Posted on 12/14/2009 12:25:50 PM PST by GOP_Resurrected

This past weekend, President Obama’s top economic advisor, Larry Summers, said the “recession is over.” But in the next breath he called for more government action to stimulate the economy, in particular, the pace of hiring.

As far as the Administration is concerned, it is government stimulus that brought us this recovery. Now, it’s just a matter of piling on even more government spending to generate job growth.

In one sense we agree completely with Mr. Summers. The recession is over. In fact, the economy has been growing since June. This came as no surprise to us. “An economic recovery should start taking hold by mid-year,” we wrote back on February 2 (“Seismic Indicators Sense Some Inner Rumblings”). Remember that bleak time, when many economists thought Great Depression II was on the way and conventional wisdom expected the recession would last until at least late 2009 and maybe well into 2010?

Now, politicians are doing exactly what we warned about back on January 12 (“No Vicious Consumer Cycle”) when we said that “any ‘stimulus’ applied by government has less to do with creating the recovery than letting politicians take credit when the recovery happens.”

But it was the reform of mark-to-market accounting, easy money and the normal tendency for free markets to heal themselves from panic that have created the current V-shaped recovery. The federal funds rate has been effectively zero for the past year, even as monetary velocity has revived. Meanwhile, business inventories are at rock-bottom levels which leaves room for production increases and the income gains that come with it. In addition, households have brought down their debt levels and are saving a larger share of their incomes, meaning they are less encumbered by debt obligations going forward.

Others argue that “cash for clunkers” artificially and temporarily boosted the economy, but each passing month makes that argument less plausible. Americans bought cars and light trucks at a 10.4 million annualized rate in October and a 10.9 million pace in November. This is well above the pre-clunker pace of 9.7 million in June.

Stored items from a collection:
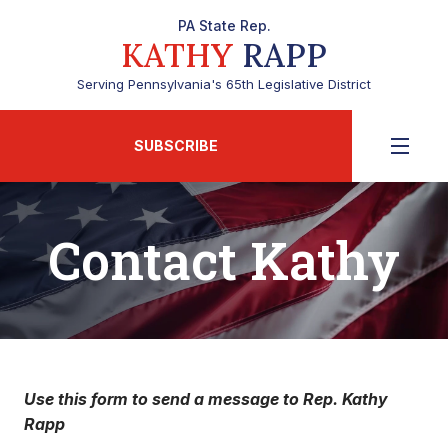
PA State Rep.
KATHY
RAPP
Serving Pennsylvania's 65th Legislative District
SUBSCRIBE
Contact Kathy
Use this form to send a message to Rep. Kathy
Rapp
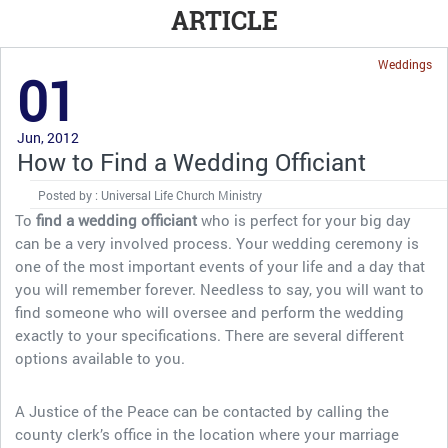
ARTICLE
Weddings
01
Jun, 2012
How to Find a Wedding Officiant
Posted by : Universal Life Church Ministry
To
find a wedding officiant
who is perfect for your big day
can be a very involved process. Your wedding ceremony is
one of the most important events of your life and a day that
you will remember forever. Needless to say, you will want to
find someone who will oversee and perform the wedding
exactly to your specifications. There are several different
options available to you.
A Justice of the Peace can be contacted by calling the
county clerk’s office in the location where your marriage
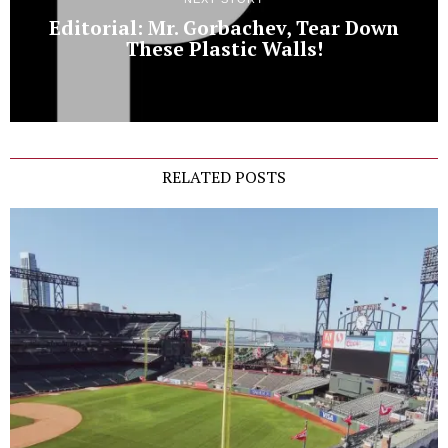
Editorial: Mr. Gorbachev, Tear Down
These Plastic Walls!
RELATED POSTS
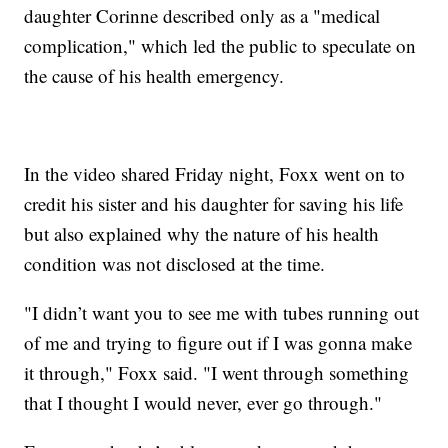
daughter Corinne described only as a "medical
complication," which led the public to speculate on
the cause of his health emergency.
In the video shared Friday night, Foxx went on to
credit his sister and his daughter for saving his life
but also explained why the nature of his health
condition was not disclosed at the time.
"I didn’t want you to see me with tubes running out
of me and trying to figure out if I was gonna make
it through," Foxx said. "I went through something
that I thought I would never, ever go through."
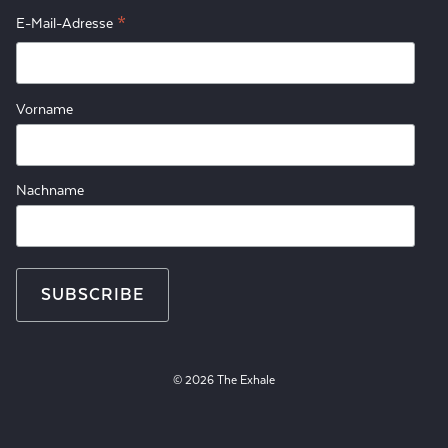
*
E-Mail-Adresse
Vorname
Nachname
© 2026 The Exhale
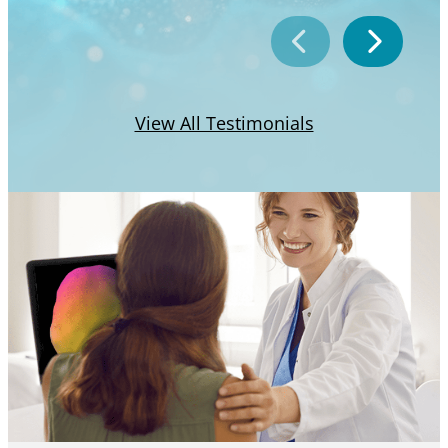
View All Testimonials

Request:
From the post on the economic recovery, list every annualized sales pace for cars and light trucks, each with the month it is given for.

Reply:
- 10.4 million: October
- 10.9 million: November
- 9.7 million: June